Looking back down the windy road, I was filled with a bit of pride
in tackling a feat despite the conditions, and a bit embarrassed that
I worried so much about being eaten while coming up. The mile hike
down to Silvermine Bay was a relief.
Po Lin Monastery
After striding into the town from the six-hour hike (yeah, I'm not
the speediest on the trail), I quickly climbed aboard a bus heading
to Po Lin Monastery. Located at the summit of a switchback road that
takes about an hour to drive, the monastery is home to the world's
tallest bronze Buddha. For a minimal fee one can climb the steep steps
of this gargantuan, religious monument. At the top, religious necklaces,
rocks and murals are sold, and there are incredible lookout points.

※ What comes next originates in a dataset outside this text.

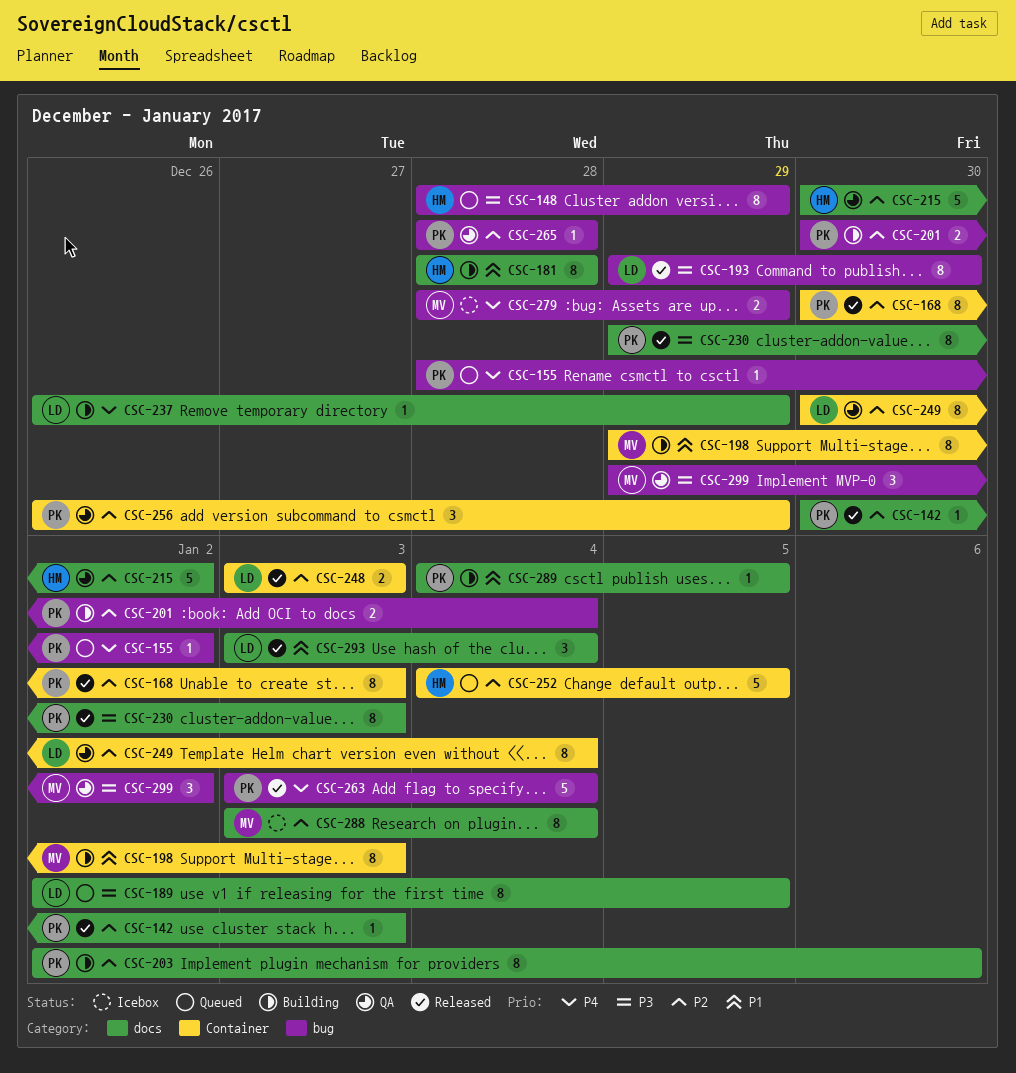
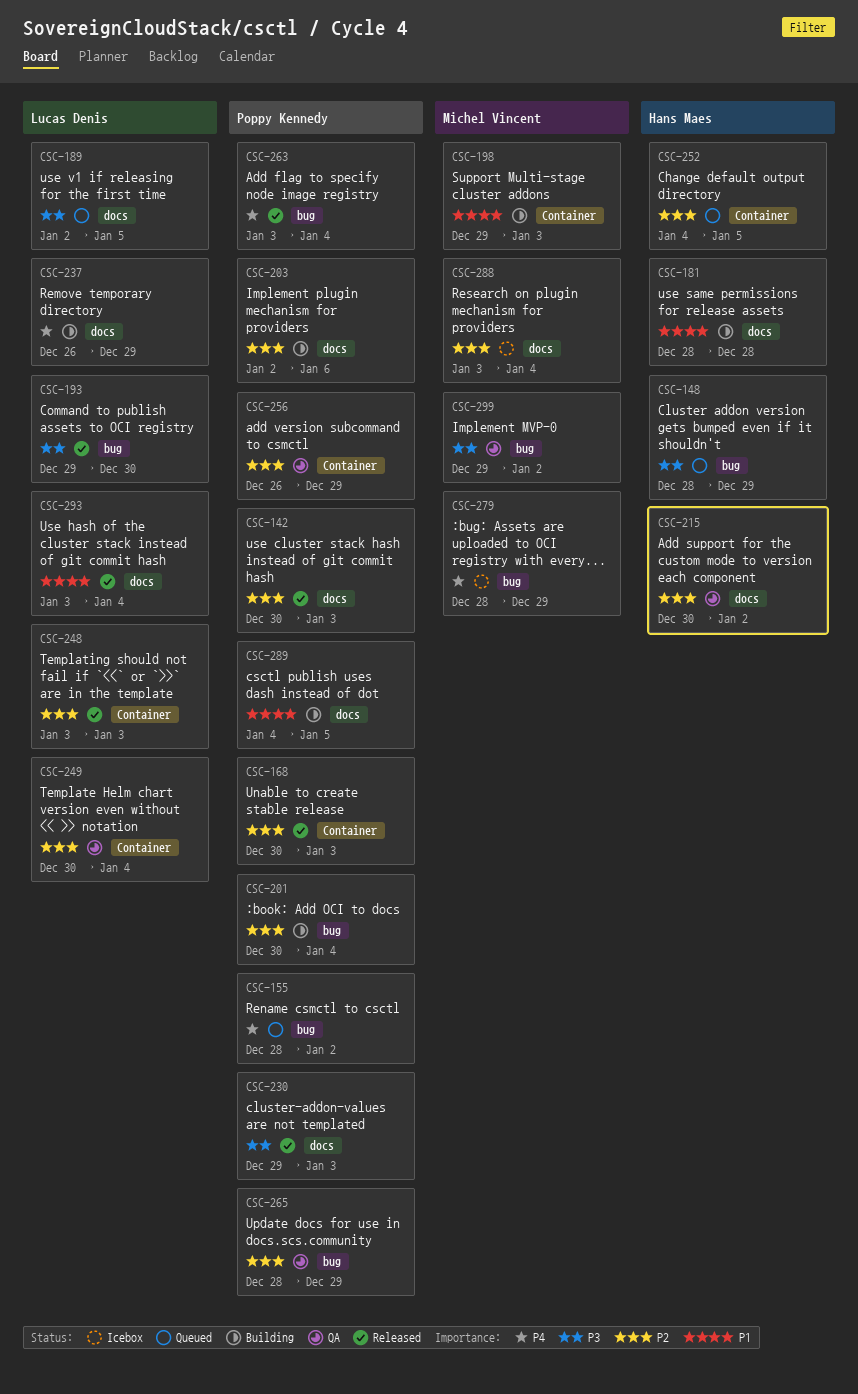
CSC-265, due: Dec 28 -> Dec 29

The summit of Mt. Lantau beckoned from the Buddha's lookout, but after
my less-than-glorious hike, I decided to relax a little.

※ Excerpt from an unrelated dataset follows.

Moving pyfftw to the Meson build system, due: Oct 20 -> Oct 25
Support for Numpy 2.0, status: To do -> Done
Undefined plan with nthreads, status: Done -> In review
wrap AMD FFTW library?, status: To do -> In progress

Tucked along a narrow path behind the statue and monastery is a
little hostel called S.G. Davis Hostel that is a great base to use
to explore the surrounding area. Plus, there's got to be some great
feng shui benefits from living next to the great Buddha, so I sat
on the covered balcony of the simple sleeping area and let the good
luck wash over me. I met Keith, a New Zealand writer traveling through
China, and Caroline who was visiting after teaching in Taiwan for
two years. We basically sat and talked and watched time go by. As
evening fell, a lightning storm rolled in. I watched as the approaching
clouds hugged the side of Lantau's peak, visible from the hostel.

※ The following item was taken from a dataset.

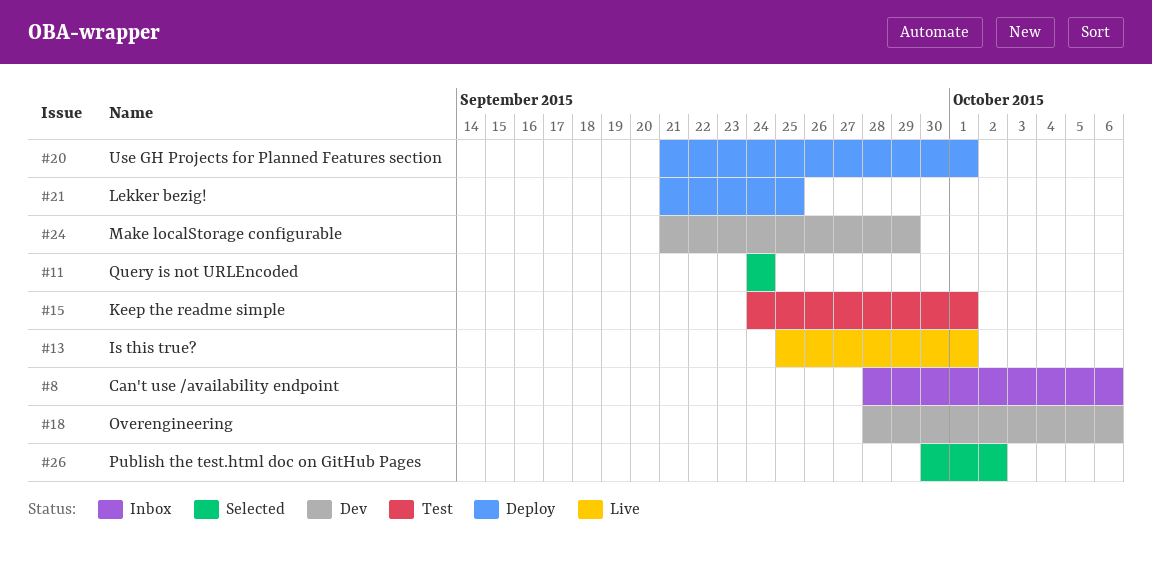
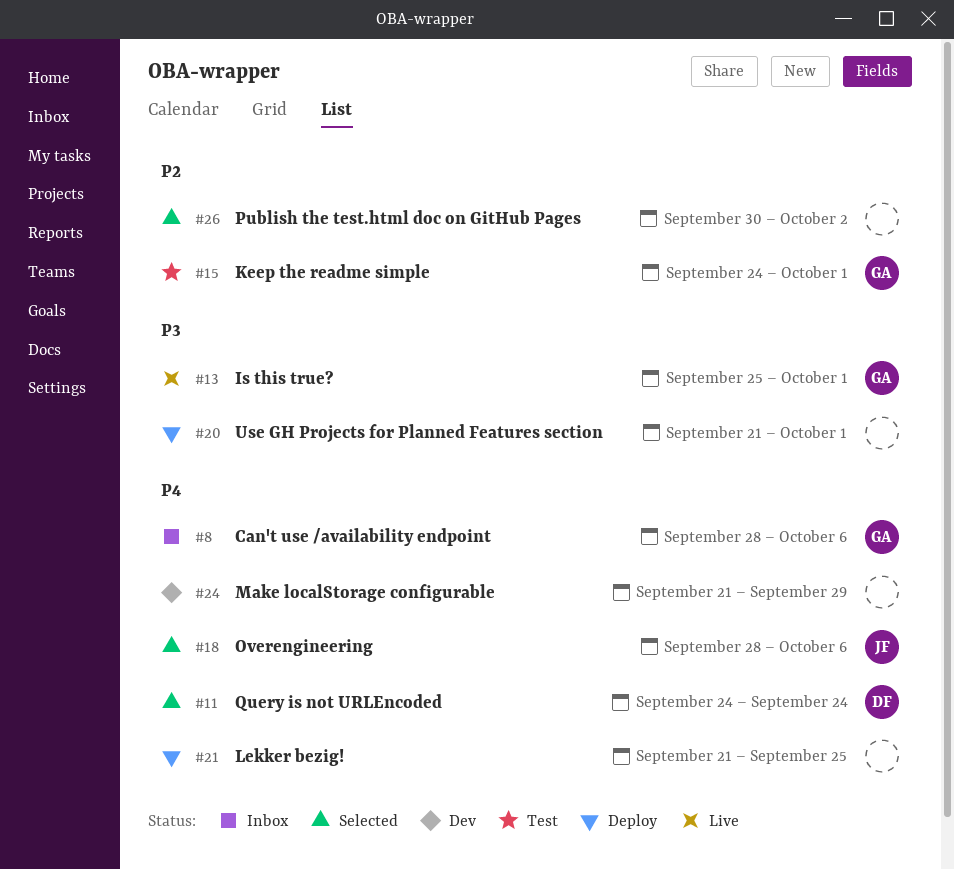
#18, status: Dev -> Selected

The tropical thunderstorm exploded over the Buddha's serene face,
thunder crackled and waves of lightning splintered the murky sky.
Mong Tung Wan Youth Hostel
After a few days at the Po Lin monastery and its wonderful surroundings,
I found an isolated, youth hostel near Pui O on the west coast
of Chi Ma Wan Peninsula, still on Lantau. Because I preferred
to experience the jungles of Lantau from a hostel balcony, I made
my way back to Discovery Bay, and then caught another bus to Pui O.
Pui O's main attraction is a long stretch of white, sandy beach that
is rather unusual for Lantau. Unfortunately, shark warnings are posted
every twenty yards. Most beaches in the area have cordoned off swimming
areas with shark protection nets for safety, though there hasn't been
an attack since 1993. You're more likely to end up swimming with one
of the water buffalo that wander in the marshes across from the beach.
The Mong Tung Wan hostel is located about three miles down a well-paved
path from the beach. I reached the hostel only to find it closed until
3 p.m., a common afternoon lockout practice. Just steps beyond the
building was a small retreat center located right on the water. I
sat there and wrote for two hours, even after the hostel had opened,
watching the clouds slowly drift past, and then a long, fading sunset.
The hostel was empty that night, and all that could be heard was a
light rain sprinkling the trees outside. I was really beginning to
forget the cell phones and concrete of urban Hong Kong.